Lay out every line of text in the records as a JSON list of strings, with one string per line and blank lines omitted.

-------- Input material --------

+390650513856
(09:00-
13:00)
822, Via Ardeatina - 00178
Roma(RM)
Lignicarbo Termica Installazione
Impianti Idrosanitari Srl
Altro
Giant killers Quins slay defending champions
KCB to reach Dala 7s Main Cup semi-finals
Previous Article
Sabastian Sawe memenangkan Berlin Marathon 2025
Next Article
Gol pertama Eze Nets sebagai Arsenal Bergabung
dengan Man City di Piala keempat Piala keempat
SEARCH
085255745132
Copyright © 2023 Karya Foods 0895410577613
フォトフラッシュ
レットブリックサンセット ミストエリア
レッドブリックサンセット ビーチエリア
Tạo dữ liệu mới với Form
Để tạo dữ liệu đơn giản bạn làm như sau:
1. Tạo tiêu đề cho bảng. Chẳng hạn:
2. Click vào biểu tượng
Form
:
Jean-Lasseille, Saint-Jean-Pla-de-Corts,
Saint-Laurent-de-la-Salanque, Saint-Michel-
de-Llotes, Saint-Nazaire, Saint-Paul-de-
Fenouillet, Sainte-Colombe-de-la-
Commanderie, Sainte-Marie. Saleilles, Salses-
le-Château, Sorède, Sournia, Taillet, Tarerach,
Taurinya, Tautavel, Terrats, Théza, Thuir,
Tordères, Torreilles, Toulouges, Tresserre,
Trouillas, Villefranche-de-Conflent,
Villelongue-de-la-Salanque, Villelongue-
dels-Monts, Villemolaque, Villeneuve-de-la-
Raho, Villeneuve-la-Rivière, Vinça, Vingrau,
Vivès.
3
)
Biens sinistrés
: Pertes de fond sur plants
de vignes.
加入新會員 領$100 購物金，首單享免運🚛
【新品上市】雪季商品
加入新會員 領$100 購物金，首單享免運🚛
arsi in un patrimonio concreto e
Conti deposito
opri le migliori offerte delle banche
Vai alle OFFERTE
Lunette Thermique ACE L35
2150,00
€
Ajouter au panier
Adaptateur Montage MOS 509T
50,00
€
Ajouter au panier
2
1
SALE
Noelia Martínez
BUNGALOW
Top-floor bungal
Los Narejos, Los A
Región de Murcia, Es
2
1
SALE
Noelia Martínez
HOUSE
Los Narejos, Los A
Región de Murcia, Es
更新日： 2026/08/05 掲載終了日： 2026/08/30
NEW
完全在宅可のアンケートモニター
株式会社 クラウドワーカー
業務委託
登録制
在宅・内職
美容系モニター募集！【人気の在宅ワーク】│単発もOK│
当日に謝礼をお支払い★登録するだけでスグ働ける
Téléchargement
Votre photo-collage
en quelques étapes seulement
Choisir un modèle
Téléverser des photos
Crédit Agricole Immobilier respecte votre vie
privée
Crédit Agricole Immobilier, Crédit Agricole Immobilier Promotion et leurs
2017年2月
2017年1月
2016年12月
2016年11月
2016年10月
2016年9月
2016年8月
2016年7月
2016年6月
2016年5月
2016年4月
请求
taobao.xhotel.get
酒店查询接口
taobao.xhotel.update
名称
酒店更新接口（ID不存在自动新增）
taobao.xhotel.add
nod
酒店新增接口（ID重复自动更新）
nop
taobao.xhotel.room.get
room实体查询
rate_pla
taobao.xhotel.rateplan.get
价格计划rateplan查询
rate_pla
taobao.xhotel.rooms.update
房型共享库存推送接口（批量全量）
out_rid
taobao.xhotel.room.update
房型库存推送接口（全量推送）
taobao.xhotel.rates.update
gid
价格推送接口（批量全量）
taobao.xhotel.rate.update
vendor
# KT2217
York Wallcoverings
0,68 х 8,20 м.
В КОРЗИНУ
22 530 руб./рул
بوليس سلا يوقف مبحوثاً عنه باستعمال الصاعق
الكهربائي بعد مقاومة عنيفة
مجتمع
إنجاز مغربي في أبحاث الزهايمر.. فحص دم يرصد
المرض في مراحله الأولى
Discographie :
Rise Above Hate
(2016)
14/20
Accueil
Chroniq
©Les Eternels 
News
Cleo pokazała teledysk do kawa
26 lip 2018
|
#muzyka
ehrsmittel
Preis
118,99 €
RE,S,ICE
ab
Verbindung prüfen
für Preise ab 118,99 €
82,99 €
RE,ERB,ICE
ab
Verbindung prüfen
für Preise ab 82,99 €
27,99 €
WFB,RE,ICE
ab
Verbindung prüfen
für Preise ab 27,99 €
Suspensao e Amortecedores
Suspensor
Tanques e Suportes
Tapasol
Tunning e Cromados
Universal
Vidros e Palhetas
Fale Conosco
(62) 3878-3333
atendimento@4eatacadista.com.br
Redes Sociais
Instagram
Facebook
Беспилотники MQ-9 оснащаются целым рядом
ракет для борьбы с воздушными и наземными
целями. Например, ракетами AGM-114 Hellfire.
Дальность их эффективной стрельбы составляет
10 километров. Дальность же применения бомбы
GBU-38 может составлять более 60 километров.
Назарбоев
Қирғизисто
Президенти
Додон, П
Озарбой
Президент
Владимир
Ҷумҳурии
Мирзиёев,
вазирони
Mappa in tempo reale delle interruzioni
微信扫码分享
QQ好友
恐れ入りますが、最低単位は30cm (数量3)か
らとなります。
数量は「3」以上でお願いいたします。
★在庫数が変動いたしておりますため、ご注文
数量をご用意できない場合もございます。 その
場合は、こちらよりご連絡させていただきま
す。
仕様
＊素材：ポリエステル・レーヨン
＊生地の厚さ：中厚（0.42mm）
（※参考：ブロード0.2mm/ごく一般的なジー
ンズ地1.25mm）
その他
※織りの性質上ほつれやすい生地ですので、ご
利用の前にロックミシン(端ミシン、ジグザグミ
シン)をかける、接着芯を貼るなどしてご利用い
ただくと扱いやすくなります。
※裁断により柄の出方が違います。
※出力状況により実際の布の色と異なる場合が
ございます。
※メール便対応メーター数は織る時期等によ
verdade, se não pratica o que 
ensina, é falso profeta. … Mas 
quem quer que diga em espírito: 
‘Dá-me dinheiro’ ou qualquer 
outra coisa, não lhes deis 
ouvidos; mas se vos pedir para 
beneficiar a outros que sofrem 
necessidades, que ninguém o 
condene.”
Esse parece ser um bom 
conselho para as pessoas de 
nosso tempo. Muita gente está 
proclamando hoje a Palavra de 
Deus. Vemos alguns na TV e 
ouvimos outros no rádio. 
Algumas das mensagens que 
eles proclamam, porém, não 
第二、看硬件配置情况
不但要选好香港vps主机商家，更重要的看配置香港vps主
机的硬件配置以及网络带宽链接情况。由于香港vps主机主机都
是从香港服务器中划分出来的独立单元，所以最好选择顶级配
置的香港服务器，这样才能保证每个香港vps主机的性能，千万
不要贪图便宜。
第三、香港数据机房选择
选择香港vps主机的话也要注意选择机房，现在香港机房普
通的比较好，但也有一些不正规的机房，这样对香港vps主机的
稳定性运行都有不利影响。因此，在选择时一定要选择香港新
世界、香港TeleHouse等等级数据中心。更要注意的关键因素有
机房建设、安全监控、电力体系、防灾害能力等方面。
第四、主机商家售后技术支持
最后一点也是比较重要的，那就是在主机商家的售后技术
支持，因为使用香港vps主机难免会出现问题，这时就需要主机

--------

Solution to the exercise
[
  "+390650513856",
  "(09:00-",
  "13:00)",
  "822, Via Ardeatina - 00178",
  "Roma(RM)",
  "Lignicarbo Termica Installazione",
  "Impianti Idrosanitari Srl",
  "Altro",
  "Giant killers Quins slay defending champions",
  "KCB to reach Dala 7s Main Cup semi-finals",
  "Previous Article",
  "Sabastian Sawe memenangkan Berlin Marathon 2025",
  "Next Article",
  "Gol pertama Eze Nets sebagai Arsenal Bergabung",
  "dengan Man City di Piala keempat Piala keempat",
  "SEARCH",
  "085255745132",
  "Copyright © 2023 Karya Foods 0895410577613",
  "フォトフラッシュ",
  "レットブリックサンセット ミストエリア",
  "レッドブリックサンセット ビーチエリア",
  "Tạo dữ liệu mới với Form",
  "Để tạo dữ liệu đơn giản bạn làm như sau:",
  "1. Tạo tiêu đề cho bảng. Chẳng hạn:",
  "2. Click vào biểu tượng",
  "Form",
  ":",
  "Jean-Lasseille, Saint-Jean-Pla-de-Corts,",
  "Saint-Laurent-de-la-Salanque, Saint-Michel-",
  "de-Llotes, Saint-Nazaire, Saint-Paul-de-",
  "Fenouillet, Sainte-Colombe-de-la-",
  "Commanderie, Sainte-Marie. Saleilles, Salses-",
  "le-Château, Sorède, Sournia, Taillet, Tarerach,",
  "Taurinya, Tautavel, Terrats, Théza, Thuir,",
  "Tordères, Torreilles, Toulouges, Tresserre,",
  "Trouillas, Villefranche-de-Conflent,",
  "Villelongue-de-la-Salanque, Villelongue-",
  "dels-Monts, Villemolaque, Villeneuve-de-la-",
  "Raho, Villeneuve-la-Rivière, Vinça, Vingrau,",
  "Vivès.",
  "3",
  ")",
  "Biens sinistrés",
  ": Pertes de fond sur plants",
  "de vignes.",
  "加入新會員 領$100 購物金，首單享免運🚛",
  "【新品上市】雪季商品",
  "加入新會員 領$100 購物金，首單享免運🚛",
  "arsi in un patrimonio concreto e",
  "Conti deposito",
  "opri le migliori offerte delle banche",
  "Vai alle OFFERTE",
  "Lunette Thermique ACE L35",
  "2150,00",
  "€",
  "Ajouter au panier",
  "Adaptateur Montage MOS 509T",
  "50,00",
  "€",
  "Ajouter au panier",
  "2",
  "1",
  "SALE",
  "Noelia Martínez",
  "BUNGALOW",
  "Top-floor bungal",
  "Los Narejos, Los A",
  "Región de Murcia, Es",
  "2",
  "1",
  "SALE",
  "Noelia Martínez",
  "HOUSE",
  "Los Narejos, Los A",
  "Región de Murcia, Es",
  "更新日： 2026/08/05 掲載終了日： 2026/08/30",
  "NEW",
  "完全在宅可のアンケートモニター",
  "株式会社 クラウドワーカー",
  "業務委託",
  "登録制",
  "在宅・内職",
  "美容系モニター募集！【人気の在宅ワーク】│単発もOK│",
  "当日に謝礼をお支払い★登録するだけでスグ働ける",
  "Téléchargement",
  "Votre photo-collage",
  "en quelques étapes seulement",
  "Choisir un modèle",
  "Téléverser des photos",
  "Crédit Agricole Immobilier respecte votre vie",
  "privée",
  "Crédit Agricole Immobilier, Crédit Agricole Immobilier Promotion et leurs",
  "2017年2月",
  "2017年1月",
  "2016年12月",
  "2016年11月",
  "2016年10月",
  "2016年9月",
  "2016年8月",
  "2016年7月",
  "2016年6月",
  "2016年5月",
  "2016年4月",
  "请求",
  "taobao.xhotel.get",
  "酒店查询接口",
  "taobao.xhotel.update",
  "名称",
  "酒店更新接口（ID不存在自动新增）",
  "taobao.xhotel.add",
  "nod",
  "酒店新增接口（ID重复自动更新）",
  "nop",
  "taobao.xhotel.room.get",
  "room实体查询",
  "rate_pla",
  "taobao.xhotel.rateplan.get",
  "价格计划rateplan查询",
  "rate_pla",
  "taobao.xhotel.rooms.update",
  "房型共享库存推送接口（批量全量）",
  "out_rid",
  "taobao.xhotel.room.update",
  "房型库存推送接口（全量推送）",
  "taobao.xhotel.rates.update",
  "gid",
  "价格推送接口（批量全量）",
  "taobao.xhotel.rate.update",
  "vendor",
  "# KT2217",
  "York Wallcoverings",
  "0,68 х 8,20 м.",
  "В КОРЗИНУ",
  "22 530 руб./рул",
  "بوليس سلا يوقف مبحوثاً عنه باستعمال الصاعق",
  "الكهربائي بعد مقاومة عنيفة",
  "مجتمع",
  "إنجاز مغربي في أبحاث الزهايمر.. فحص دم يرصد",
  "المرض في مراحله الأولى",
  "Discographie :",
  "Rise Above Hate",
  "(2016)",
  "14/20",
  "Accueil",
  "Chroniq",
  "©Les Eternels ",
  "News",
  "Cleo pokazała teledysk do kawa",
  "26 lip 2018",
  "|",
  "#muzyka",
  "ehrsmittel",
  "Preis",
  "118,99 €",
  "RE,S,ICE",
  "ab",
  "Verbindung prüfen",
  "für Preise ab 118,99 €",
  "82,99 €",
  "RE,ERB,ICE",
  "ab",
  "Verbindung prüfen",
  "für Preise ab 82,99 €",
  "27,99 €",
  "WFB,RE,ICE",
  "ab",
  "Verbindung prüfen",
  "für Preise ab 27,99 €",
  "Suspensao e Amortecedores",
  "Suspensor",
  "Tanques e Suportes",
  "Tapasol",
  "Tunning e Cromados",
  "Universal",
  "Vidros e Palhetas",
  "Fale Conosco",
  "(62) 3878-3333",
  "atendimento@4eatacadista.com.br",
  "Redes Sociais",
  "Instagram",
  "Facebook",
  "Беспилотники MQ-9 оснащаются целым рядом",
  "ракет для борьбы с воздушными и наземными",
  "целями. Например, ракетами AGM-114 Hellfire.",
  "Дальность их эффективной стрельбы составляет",
  "10 километров. Дальность же применения бомбы",
  "GBU-38 может составлять более 60 километров.",
  "Назарбоев",
  "Қирғизисто",
  "Президенти",
  "Додон, П",
  "Озарбой",
  "Президент",
  "Владимир",
  "Ҷумҳурии",
  "Мирзиёев,",
  "вазирони",
  "Mappa in tempo reale delle interruzioni",
  "微信扫码分享",
  "QQ好友",
  "恐れ入りますが、最低単位は30cm (数量3)か",
  "らとなります。",
  "数量は「3」以上でお願いいたします。",
  "★在庫数が変動いたしておりますため、ご注文",
  "数量をご用意できない場合もございます。 その",
  "場合は、こちらよりご連絡させていただきま",
  "す。",
  "仕様",
  "＊素材：ポリエステル・レーヨン",
  "＊生地の厚さ：中厚（0.42mm）",
  "（※参考：ブロード0.2mm/ごく一般的なジー",
  "ンズ地1.25mm）",
  "その他",
  "※織りの性質上ほつれやすい生地ですので、ご",
  "利用の前にロックミシン(端ミシン、ジグザグミ",
  "シン)をかける、接着芯を貼るなどしてご利用い",
  "ただくと扱いやすくなります。",
  "※裁断により柄の出方が違います。",
  "※出力状況により実際の布の色と異なる場合が",
  "ございます。",
  "※メール便対応メーター数は織る時期等によ",
  "verdade, se não pratica o que ",
  "ensina, é falso profeta. … Mas ",
  "quem quer que diga em espírito: ",
  "‘Dá-me dinheiro’ ou qualquer ",
  "outra coisa, não lhes deis ",
  "ouvidos; mas se vos pedir para ",
  "beneficiar a outros que sofrem ",
  "necessidades, que ninguém o ",
  "condene.”",
  "Esse parece ser um bom ",
  "conselho para as pessoas de ",
  "nosso tempo. Muita gente está ",
  "proclamando hoje a Palavra de ",
  "Deus. Vemos alguns na TV e ",
  "ouvimos outros no rádio. ",
  "Algumas das mensagens que ",
  "eles proclamam, porém, não ",
  "第二、看硬件配置情况",
  "不但要选好香港vps主机商家，更重要的看配置香港vps主",
  "机的硬件配置以及网络带宽链接情况。由于香港vps主机主机都",
  "是从香港服务器中划分出来的独立单元，所以最好选择顶级配",
  "置的香港服务器，这样才能保证每个香港vps主机的性能，千万",
  "不要贪图便宜。",
  "第三、香港数据机房选择",
  "选择香港vps主机的话也要注意选择机房，现在香港机房普",
  "通的比较好，但也有一些不正规的机房，这样对香港vps主机的",
  "稳定性运行都有不利影响。因此，在选择时一定要选择香港新",
  "世界、香港TeleHouse等等级数据中心。更要注意的关键因素有",
  "机房建设、安全监控、电力体系、防灾害能力等方面。",
  "第四、主机商家售后技术支持",
  "最后一点也是比较重要的，那就是在主机商家的售后技术",
  "支持，因为使用香港vps主机难免会出现问题，这时就需要主机"
]